WAT TE DOEN: Geef alstublieft alleen de regels van het materiaal tussen de regel met "phylum: Basidiomycota" en de regel met "genus: Aspalathus", beide inbegrepen, weer als genummerde lijst zonder lege regels.

GETOOND MATERIAAL:
_____
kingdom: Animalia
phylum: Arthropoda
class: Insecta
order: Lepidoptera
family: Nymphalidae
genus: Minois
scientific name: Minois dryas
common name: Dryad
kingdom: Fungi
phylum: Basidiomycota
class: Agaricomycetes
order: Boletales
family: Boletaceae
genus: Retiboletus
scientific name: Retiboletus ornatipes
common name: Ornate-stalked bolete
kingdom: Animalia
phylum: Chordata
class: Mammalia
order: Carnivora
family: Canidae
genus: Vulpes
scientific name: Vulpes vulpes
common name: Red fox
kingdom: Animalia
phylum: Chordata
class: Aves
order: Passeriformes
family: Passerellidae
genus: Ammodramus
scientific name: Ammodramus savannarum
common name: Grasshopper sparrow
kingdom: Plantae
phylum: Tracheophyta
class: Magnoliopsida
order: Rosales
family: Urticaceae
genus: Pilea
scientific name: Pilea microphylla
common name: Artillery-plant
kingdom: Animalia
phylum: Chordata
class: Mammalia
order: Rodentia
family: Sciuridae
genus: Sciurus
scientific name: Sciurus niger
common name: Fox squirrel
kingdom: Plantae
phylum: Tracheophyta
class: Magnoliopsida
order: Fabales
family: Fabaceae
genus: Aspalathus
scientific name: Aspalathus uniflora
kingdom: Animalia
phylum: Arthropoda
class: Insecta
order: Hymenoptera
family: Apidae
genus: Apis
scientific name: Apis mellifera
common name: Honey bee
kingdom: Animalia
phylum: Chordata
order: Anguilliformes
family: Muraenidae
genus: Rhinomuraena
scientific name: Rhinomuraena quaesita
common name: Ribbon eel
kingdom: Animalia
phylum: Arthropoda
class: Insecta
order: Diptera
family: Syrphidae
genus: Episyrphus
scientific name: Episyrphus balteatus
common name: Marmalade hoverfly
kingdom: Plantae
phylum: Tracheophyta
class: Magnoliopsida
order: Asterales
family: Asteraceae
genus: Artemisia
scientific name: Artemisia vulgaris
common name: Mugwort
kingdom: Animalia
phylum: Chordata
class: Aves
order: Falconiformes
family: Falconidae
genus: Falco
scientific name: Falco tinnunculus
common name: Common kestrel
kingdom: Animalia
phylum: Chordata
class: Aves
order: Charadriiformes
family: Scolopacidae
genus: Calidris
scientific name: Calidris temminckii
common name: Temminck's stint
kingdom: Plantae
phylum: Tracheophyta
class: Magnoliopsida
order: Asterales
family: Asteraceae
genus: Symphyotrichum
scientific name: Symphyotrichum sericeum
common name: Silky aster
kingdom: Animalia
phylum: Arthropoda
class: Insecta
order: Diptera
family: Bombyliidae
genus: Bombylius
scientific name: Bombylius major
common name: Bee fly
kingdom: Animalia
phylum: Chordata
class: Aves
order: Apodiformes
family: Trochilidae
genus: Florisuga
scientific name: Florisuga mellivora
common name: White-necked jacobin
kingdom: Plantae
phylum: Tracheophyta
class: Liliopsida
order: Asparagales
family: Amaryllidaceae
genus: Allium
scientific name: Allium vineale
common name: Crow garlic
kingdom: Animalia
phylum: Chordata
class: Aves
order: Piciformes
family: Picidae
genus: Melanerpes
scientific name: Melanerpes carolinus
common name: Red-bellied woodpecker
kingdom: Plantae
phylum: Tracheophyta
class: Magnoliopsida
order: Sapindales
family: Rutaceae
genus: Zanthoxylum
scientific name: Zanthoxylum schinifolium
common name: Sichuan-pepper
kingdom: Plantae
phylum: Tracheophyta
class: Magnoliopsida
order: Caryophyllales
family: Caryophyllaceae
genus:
_____
ANTWOORD:
1. phylum: Basidiomycota
2. class: Agaricomycetes
3. order: Boletales
4. family: Boletaceae
5. genus: Retiboletus
6. scientific name: Retiboletus ornatipes
7. common name: Ornate-stalked bolete
8. kingdom: Animalia
9. phylum: Chordata
10. class: Mammalia
11. order: Carnivora
12. family: Canidae
13. genus: Vulpes
14. scientific name: Vulpes vulpes
15. common name: Red fox
16. kingdom: Animalia
17. phylum: Chordata
18. class: Aves
19. order: Passeriformes
20. family: Passerellidae
21. genus: Ammodramus
22. scientific name: Ammodramus savannarum
23. common name: Grasshopper sparrow
24. kingdom: Plantae
25. phylum: Tracheophyta
26. class: Magnoliopsida
27. order: Rosales
28. family: Urticaceae
29. genus: Pilea
30. scientific name: Pilea microphylla
31. common name: Artillery-plant
32. kingdom: Animalia
33. phylum: Chordata
34. class: Mammalia
35. order: Rodentia
36. family: Sciuridae
37. genus: Sciurus
38. scientific name: Sciurus niger
39. common name: Fox squirrel
40. kingdom: Plantae
41. phylum: Tracheophyta
42. class: Magnoliopsida
43. order: Fabales
44. family: Fabaceae
45. genus: Aspalathus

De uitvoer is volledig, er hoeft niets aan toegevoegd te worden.